The research, conducted by Oxera, an economics consultancy, compared the cost of the electricity output likely to be produced by the renewables programme, with an estimate of a nuclear equivalent.

It found that nuclear would need approximately £4 billion in public subsidy compared to around £12 billion for renewable forms such as wind.

Crucially, however, this figure does not include the cost of public liability insurance for nuclear power – likely to be sky high considering that a single accident can have such catastrophic consequences.

The research shows that, for nuclear, the total injection of public capital would be around £1.1 billion, while publicly backed debt guarantees required would be around £3.3 billion. On top of this would have to be added the public insurance risk.

This compares with the £12 billion cost for the renewables programme calculated in a report for the National Audit Office called, The performance of the UK renewables obligation and capital grants policy.

The research comes in a week of speculation that plans are already drawn up for an expansion of nuclear energy in the UK. The Independent claims that the Labour party is seeking backing for the construction of up to 10 new nuclear power stations if he wins the general election on May 5th.

Labour’s stance could be hardened by the fact that the Conservative Party has openly backed the expansion of nuclear to meet future needs.

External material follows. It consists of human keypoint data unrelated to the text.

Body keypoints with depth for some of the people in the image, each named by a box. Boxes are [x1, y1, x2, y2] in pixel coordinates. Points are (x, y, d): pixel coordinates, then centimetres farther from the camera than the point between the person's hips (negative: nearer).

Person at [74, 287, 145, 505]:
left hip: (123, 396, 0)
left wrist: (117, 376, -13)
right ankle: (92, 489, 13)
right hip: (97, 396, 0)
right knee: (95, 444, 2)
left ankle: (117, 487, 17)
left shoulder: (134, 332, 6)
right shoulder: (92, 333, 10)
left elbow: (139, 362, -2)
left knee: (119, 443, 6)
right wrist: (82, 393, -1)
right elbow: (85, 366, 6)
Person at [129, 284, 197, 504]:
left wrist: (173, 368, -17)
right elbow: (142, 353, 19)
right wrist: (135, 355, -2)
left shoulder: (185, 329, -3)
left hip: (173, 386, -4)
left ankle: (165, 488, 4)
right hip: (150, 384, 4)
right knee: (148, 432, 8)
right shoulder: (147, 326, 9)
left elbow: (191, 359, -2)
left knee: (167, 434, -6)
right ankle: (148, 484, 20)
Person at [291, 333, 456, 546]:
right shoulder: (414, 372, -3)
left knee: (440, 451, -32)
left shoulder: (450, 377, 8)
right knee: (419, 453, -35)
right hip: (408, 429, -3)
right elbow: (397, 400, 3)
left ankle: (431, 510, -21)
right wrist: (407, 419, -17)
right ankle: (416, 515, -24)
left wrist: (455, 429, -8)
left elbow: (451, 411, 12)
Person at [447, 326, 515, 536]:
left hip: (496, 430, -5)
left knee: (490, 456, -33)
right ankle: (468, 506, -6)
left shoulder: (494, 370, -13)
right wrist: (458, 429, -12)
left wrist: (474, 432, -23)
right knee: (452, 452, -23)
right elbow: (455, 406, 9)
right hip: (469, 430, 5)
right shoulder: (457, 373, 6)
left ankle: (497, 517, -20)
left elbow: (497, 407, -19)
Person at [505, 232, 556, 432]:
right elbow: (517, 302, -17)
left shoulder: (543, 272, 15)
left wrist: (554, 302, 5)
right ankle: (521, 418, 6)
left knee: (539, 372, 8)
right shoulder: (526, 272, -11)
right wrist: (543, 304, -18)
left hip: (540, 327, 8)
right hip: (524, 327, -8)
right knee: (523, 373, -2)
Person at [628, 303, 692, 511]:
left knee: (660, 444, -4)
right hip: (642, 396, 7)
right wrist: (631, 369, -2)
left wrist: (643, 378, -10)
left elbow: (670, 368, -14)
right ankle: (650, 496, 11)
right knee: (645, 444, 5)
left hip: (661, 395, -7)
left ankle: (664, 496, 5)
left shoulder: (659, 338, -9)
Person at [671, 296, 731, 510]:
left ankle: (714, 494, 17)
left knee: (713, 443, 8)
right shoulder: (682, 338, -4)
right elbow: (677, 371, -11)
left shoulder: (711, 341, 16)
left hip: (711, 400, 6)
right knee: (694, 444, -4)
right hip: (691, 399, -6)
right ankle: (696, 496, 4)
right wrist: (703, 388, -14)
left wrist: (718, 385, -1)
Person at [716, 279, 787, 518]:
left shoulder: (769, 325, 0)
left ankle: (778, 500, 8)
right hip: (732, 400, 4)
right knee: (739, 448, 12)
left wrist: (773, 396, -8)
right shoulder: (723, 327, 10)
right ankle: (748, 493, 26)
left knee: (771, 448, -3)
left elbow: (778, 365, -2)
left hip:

Speaking about climate change on Radio 4’s Today programme, Tim Yeo, Conservative shadow environment secretary, said: “We believe that nuclear power can play an important role in addressing the problems provided it is cost competitive and provided it can satisfy people’s concerns on waste disposal.”

This last point, waste disposal, has never been fully addressed. At present there is no truly ‘safe’ way to dispose of nuclear waste as the waste itself can remain active for many hundreds of years.

If the cost, as yet unknown, of waste disposal were added to this equation, the economics would no doubt look far less attractive.

Of the three main parties, only the Liberal Democrats oppose nuclear expansion. Norman Baker, shadow Lib-Dem environment secretary said choosing nuclear would be like: “jumping from the fire-pan into the fire.”